Ma attenzione. Le multinazionali non sono il male assoluto. Sono i piccoli che per diventare grandi (e non nel volume d’affari, ma per livelli qualitativi di assistenza) devono mettersi necessariamente insieme e sapersi proporre. E soprattutto questo si può fare a costo zero nell’era di internet.
Ricordo le parole di un grande imprenditore che una volta mi disse: “per auto-motivarti a fare sempre meglio ricorda che nella vita devi essere zero tutti i giorni e considerarti uno come gli altri”››.

Food e Diritto alimentare, Tutela d'immagine e Fisco a portata del cittadino contribuente. Targettizzare la propria clientela e specializzarsi su settori di nicchia può essere forse il segreto vincente?
‹‹Non so se può essere il segreto vincente, ma di sicuro chi non risica non rosica. Dopo i primi approcci con i clienti, le prime difficoltà professionali e le prime notti passate insonni per cercare di capire errori e migliorare strategie, ho iniziato a studiare davvero il mercato al quale rivolgermi.

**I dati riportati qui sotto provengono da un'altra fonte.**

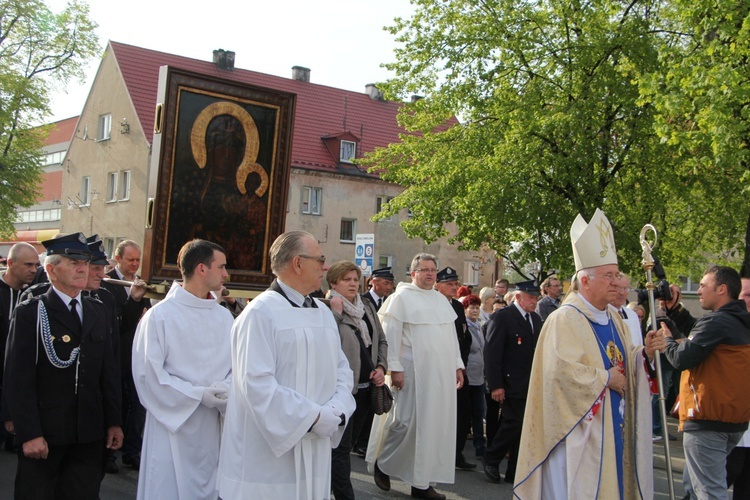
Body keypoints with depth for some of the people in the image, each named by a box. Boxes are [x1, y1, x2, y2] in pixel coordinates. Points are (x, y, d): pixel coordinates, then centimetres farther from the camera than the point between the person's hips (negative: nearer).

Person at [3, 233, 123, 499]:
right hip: (43, 434, -4)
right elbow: (18, 379, -11)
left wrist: (114, 421, 9)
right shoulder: (30, 312, -6)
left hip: (89, 436, 4)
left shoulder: (97, 311, 11)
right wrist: (29, 434, -16)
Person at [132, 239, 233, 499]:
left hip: (213, 426, 5)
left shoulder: (224, 316, 6)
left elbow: (235, 365, 6)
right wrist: (199, 395, -15)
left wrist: (225, 389, -15)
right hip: (173, 422, -5)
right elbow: (148, 373, -11)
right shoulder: (159, 316, -8)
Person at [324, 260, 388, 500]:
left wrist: (381, 367, 4)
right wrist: (336, 313, -20)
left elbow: (381, 340, 19)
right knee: (341, 447, -3)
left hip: (365, 387, 7)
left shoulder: (367, 307, 12)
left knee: (347, 444, 16)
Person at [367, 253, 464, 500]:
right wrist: (395, 368, -15)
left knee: (434, 424, 6)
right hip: (413, 371, -6)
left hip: (441, 373, 6)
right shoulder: (402, 297, -4)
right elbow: (391, 334, -9)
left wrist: (457, 366, 12)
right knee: (406, 422, -6)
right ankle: (382, 462, 19)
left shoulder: (441, 300, 16)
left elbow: (452, 335, 18)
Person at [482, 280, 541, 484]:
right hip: (512, 385, -7)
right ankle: (491, 459, 16)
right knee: (514, 425, -6)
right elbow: (492, 354, -13)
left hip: (532, 385, 7)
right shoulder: (502, 317, -9)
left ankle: (514, 473, 18)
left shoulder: (536, 319, 13)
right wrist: (495, 385, -17)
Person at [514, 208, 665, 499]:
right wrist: (605, 379, -14)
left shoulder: (614, 320, 12)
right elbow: (562, 371, -25)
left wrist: (645, 354, -3)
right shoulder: (564, 319, -15)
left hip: (613, 430, 8)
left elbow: (624, 364, 17)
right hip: (580, 431, -8)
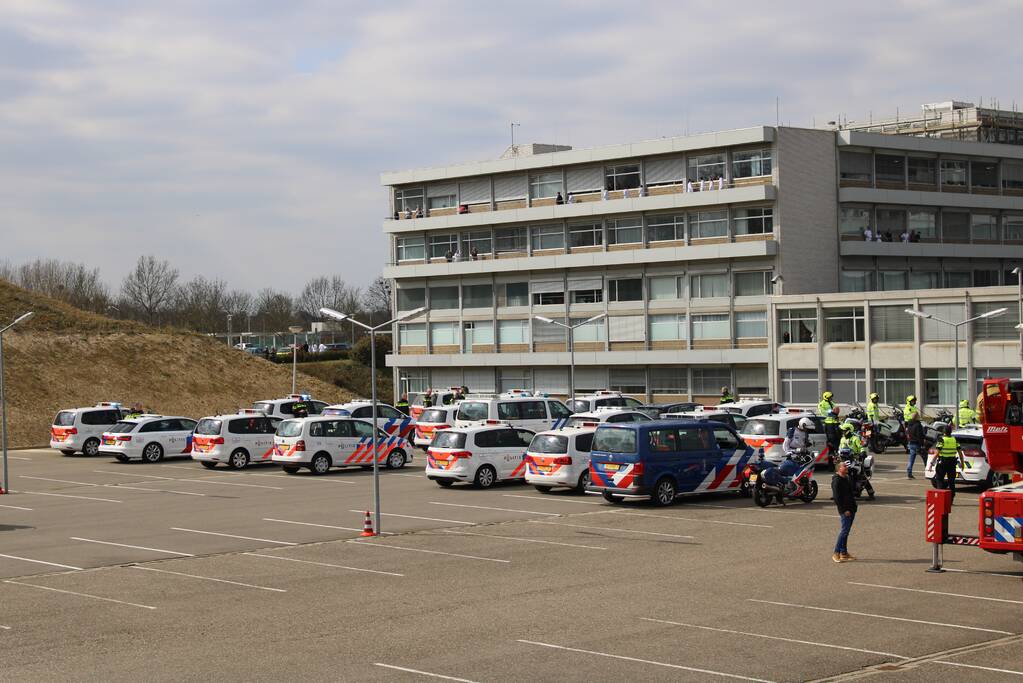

La mia regione, la Puglia, ad esempio, ha produzioni alimentari e tessili che fanno invidia al mondo intero perciò ho deciso di calarmi nello studio del Diritto Alimentare e della Tutela d’Immagine considerando il fatto che pochi sono gli studi settoriali in materie del genere. Ma sarei incompleto se trascurassi il Diritto Tributario nella misura in cui questa materia è stata sempre monopolio dei commercialisti pensando che i contenziosi delle c.d. cartelle esattoriali fossero per gli avvocati quasi “arabo” (con molto rispetto per la lingua, ma questo è un capitolo a parte).
Anche qui il punto non è targettizzare la clientela, quanto piuttosto formarla a un metodo e a una sensibilità diversa rispetto al passato tenendo ben saldi in mente però due elementi fondamentali: lo studio e l’aggiornamento costante››.

La piattaforma web è uno strumento ormai imprescindibile di marketing, a volte anche sfrenato. Ma può essere anche opportunità di interconnessione e scambio di clientela o informazioni tra professionisti, non crede?
‹‹A differenza del passato oggi noi avvocati abbiamo due modi paralleli sui quali giocarci il futuro: uno classico come il passaparola e uno evolutivo come l’informazione diretta sul web che passa direttamente dal sito vetrina al social. Ma quest’ultimo metodo non è solo rivolto ai possibili clienti quanto piuttosto ad altri professionisti del mondo.
Per dare un’impronta diretta di quanto sto dicendo, a me ad esempio è nata quasi subito l’idea di creare una rete in tutta Italia partendo dal presupposto che per farne parte occorresse quale requisito indispensabile la rinomata competenza in materia del libero professionista aderente. Il tutto grazie al web.
Non bisogna però sottacere che questo è solo un punto di partenza. Certamente però la domanda è giusta: il marketing on line è imprescindibile per l’avvocato che voglia raggiungere livelli di clientela diversificati e crescenti senza trascurare la strutturazione reale dell’attività. E oggettivamente se si vuole puntare all’internazionalizzazione delle proprie competenze (per curare clienti italiani od esteri) è oltremodo imprescindibile sapersi relazionare interagendo partendo dalla conoscenza di una o più lingue››.